● Exercise objective: Exactly as written and without the pictures, output the entries below.

● Input data:
▽

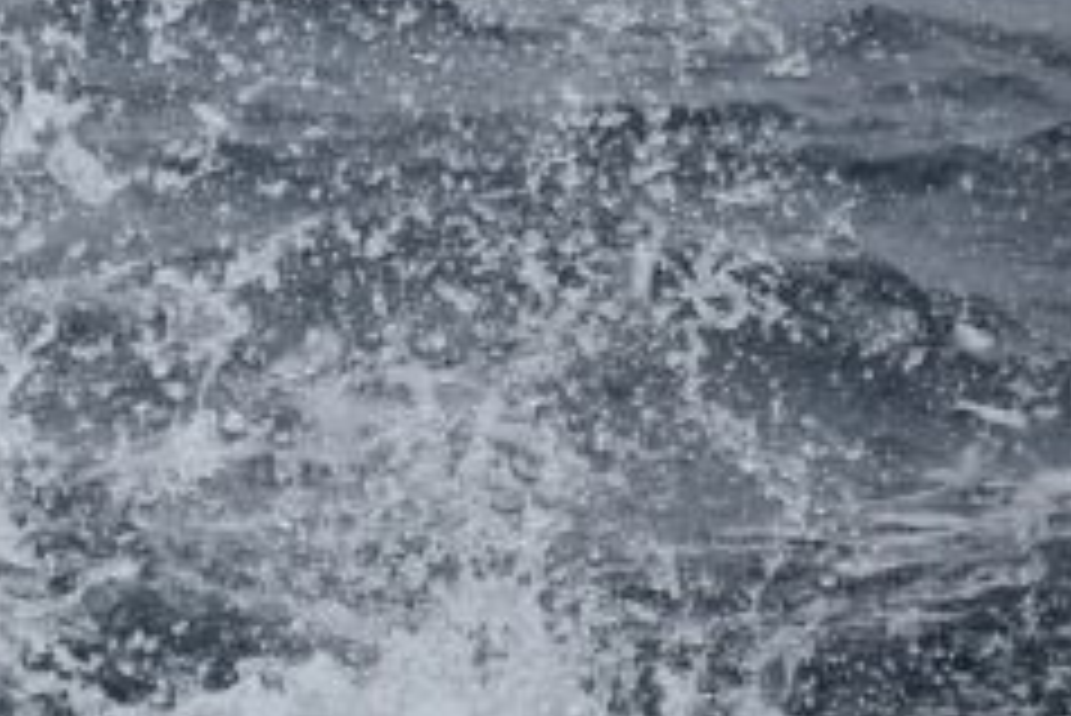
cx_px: -351
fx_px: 44948
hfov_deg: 1.4
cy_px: -453
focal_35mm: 1510
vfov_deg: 0.9
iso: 800
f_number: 6
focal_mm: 450
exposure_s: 1/8000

△

● Result of the task:
cx_px: -351
fx_px: 44948
hfov_deg: 1.4
cy_px: -453
focal_35mm: 1510
vfov_deg: 0.9
iso: 800
f_number: 6
focal_mm: 450
exposure_s: 1/8000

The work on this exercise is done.